耐えきれずに、母さんに何度か「本当に来てないの?」と聞いたが、「来たらすぐ悠里に転送するから」と面倒くさがられ、催促もできなくなってしまった。
*
あっという間に、二度目の金曜日がやってきた。つまり、模試の返却から一週間以上経ってしまった。俺は抜け殻だった。どれくらい抜け殻かというと、俺の気持ちに鈍感な横井先生から「大丈夫ですか、元気ないですね」と言われるほどだった。
翌日、土曜日の朝、メッセージの受信音で目が覚める。差し出し人は母さん。もしかして――。
勢いよく起き上がり、スマートフォンを両手で持った。アプリが立ち上がるまでのわずかな時間ですらもどかしい。
トーク画面には、『美奈子さんから』という一言の下に画像が一枚貼りつけてあった。タップして拡大する。左上に「角巻健人」の文字を見つけて、心臓が飛び跳ねた。先生と美奈子さんのトークルームのスクリーンショットのようだ。先生からの返信はほとんど諦めていたから、予想外に嬉しい。
トークを上から順番に見ていく。右側の吹き出しには、美奈子さんのものと思われる『悠里くん、模試でD判定だったそうです! 何か伝えたいことはある?』というコメントと、俺が母さんに送った成績表の写真があった。日付は先週の金曜日の午後二時だった。
その次の吹き出しは左側。健人先生の返信。送信日時は、昨日の午後十時四十九分だ。しかもあまりに短い。
『頑張ってください、とお伝えください』
――え、それだけ? だったらせめて、すぐに返事してきてよ。
うっかり期待してしまったぶん、ショックも大きかった。
――先生って、俺のこと、少しは意識してくれてなかった? 完全に俺の勘違い? 「A大に来て」って約束は? 社交辞令だったの?

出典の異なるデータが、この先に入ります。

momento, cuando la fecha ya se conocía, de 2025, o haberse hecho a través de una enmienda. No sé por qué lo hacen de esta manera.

やっぱり、期待なんかしちゃいけなかった。心がかき乱される。先生は、俺のことを何とも思っていないのに、「密室で二人きり」という魔法がかかって、俺が勝手にいい方に「勘違い」しただけなんじゃないか。
先生に会えないから、不安になる。頬を触られた時のしびれも、交わした「約束」も、抱きしめた温もりも、見つめ合った十秒間も、名前を呼んでくれた声も、「また会いましょう」も、全部夢だったのかもしれないと思いそうになる。
――浮かれて、結果なんて送りつけてしまったけど、先生にとって、俺はもう生徒でも何でもない。気持ち悪いって思われてたらどうしよう。

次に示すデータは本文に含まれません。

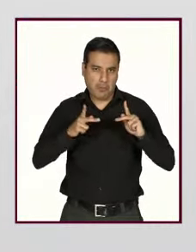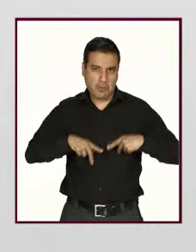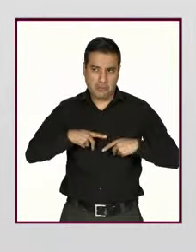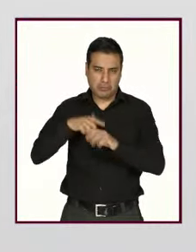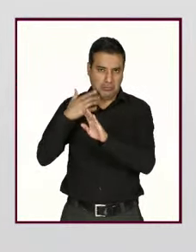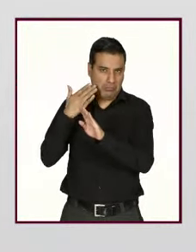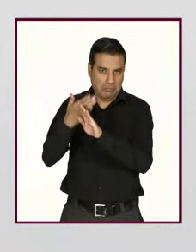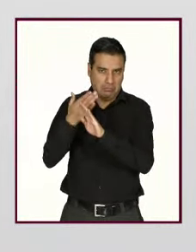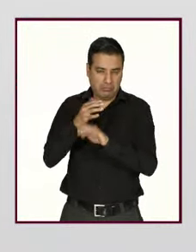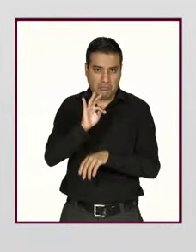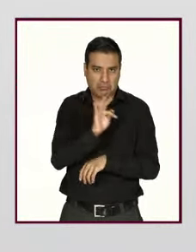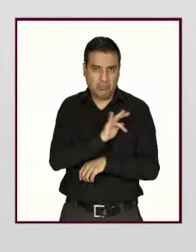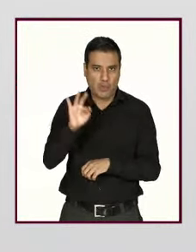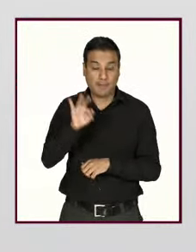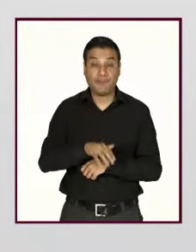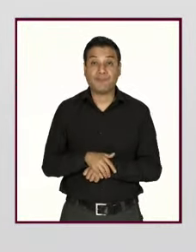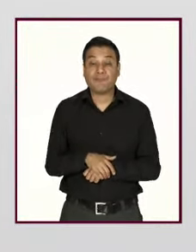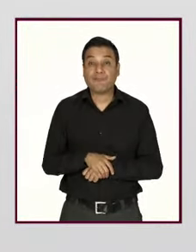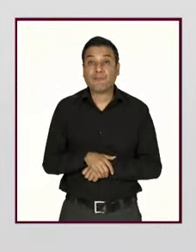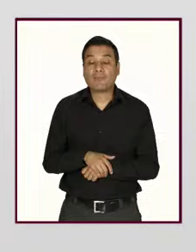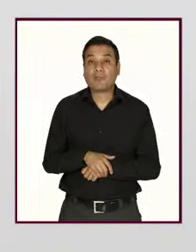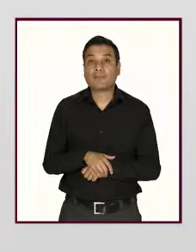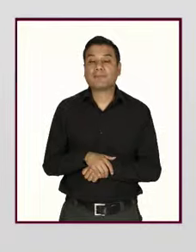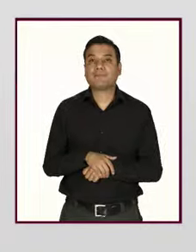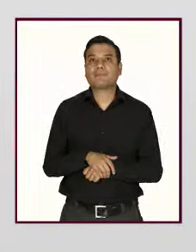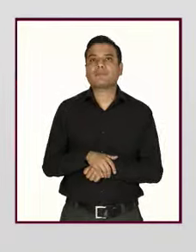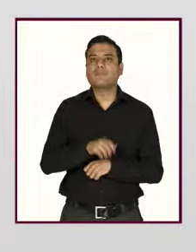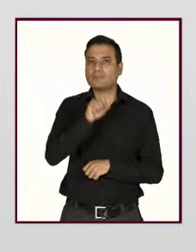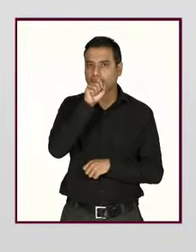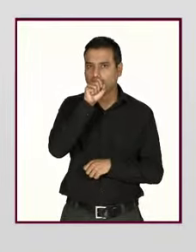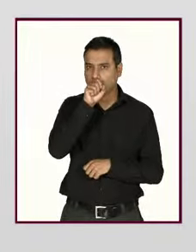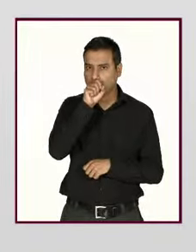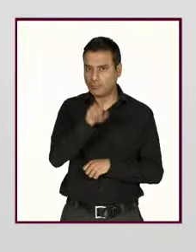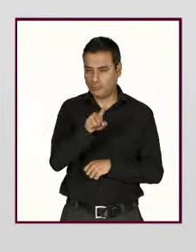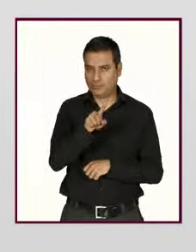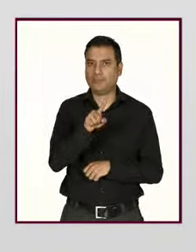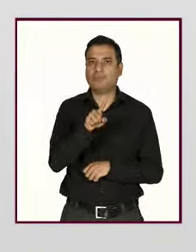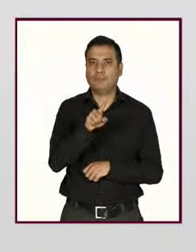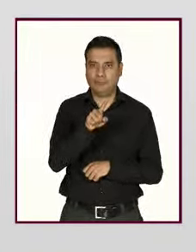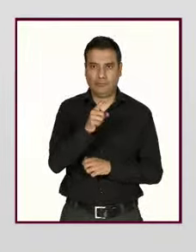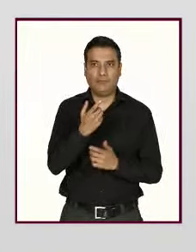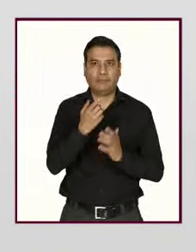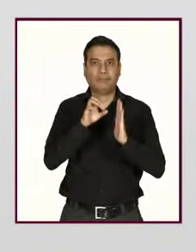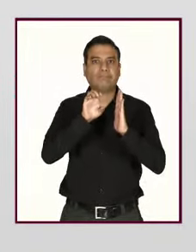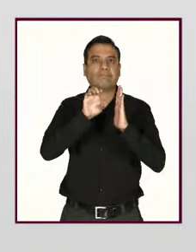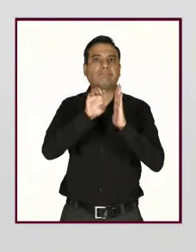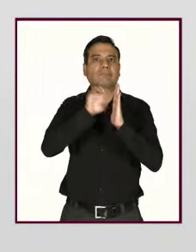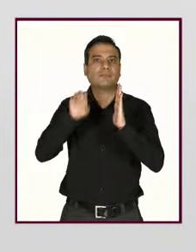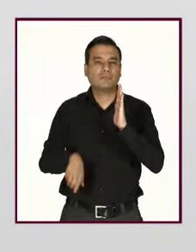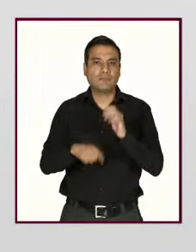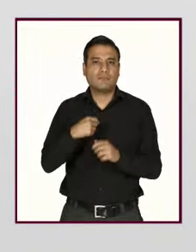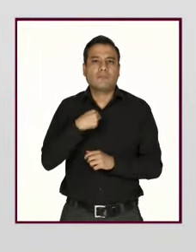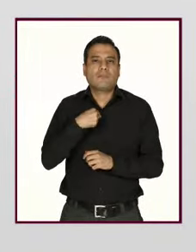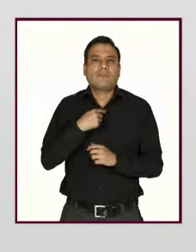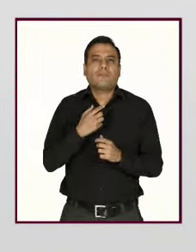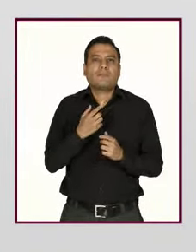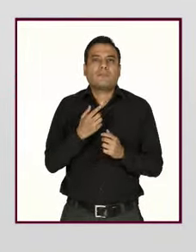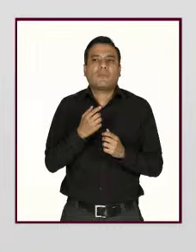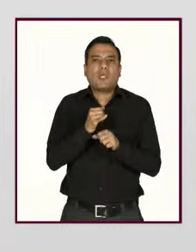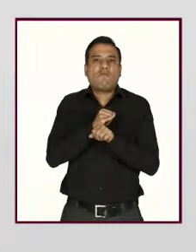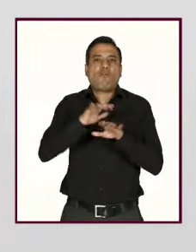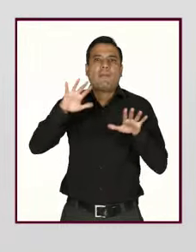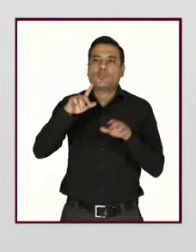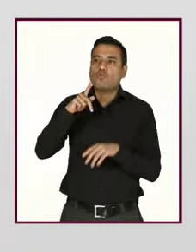ser parte o contemplarse desde actividades como la exposición, la mera exposición de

『あの約束、本気にしてたんですか? 君は単純で馬鹿ですね』
頭の中の先生が俺を嘲笑った。違う。先生はこんなこと絶対に言わない。……絶対? なぜ言い切れる? たった三ヶ月の付き合い、しかももう何ヶ月も会っていないのに。
俺はスマートフォンを投げ出し、布団をかぶって丸まった。
鼻の奥が痛い。今日は一日、勉強を休もう。勉強のことを考えるだけで、先生とのやりとりが芋づる式に思い出されてしまって、つらい。
他の受験生は頑張っていると思うと、罪悪感と焦りに押しつぶされそうになったが、無理やり教材と向き合ったところで、身につくとは思えなかった。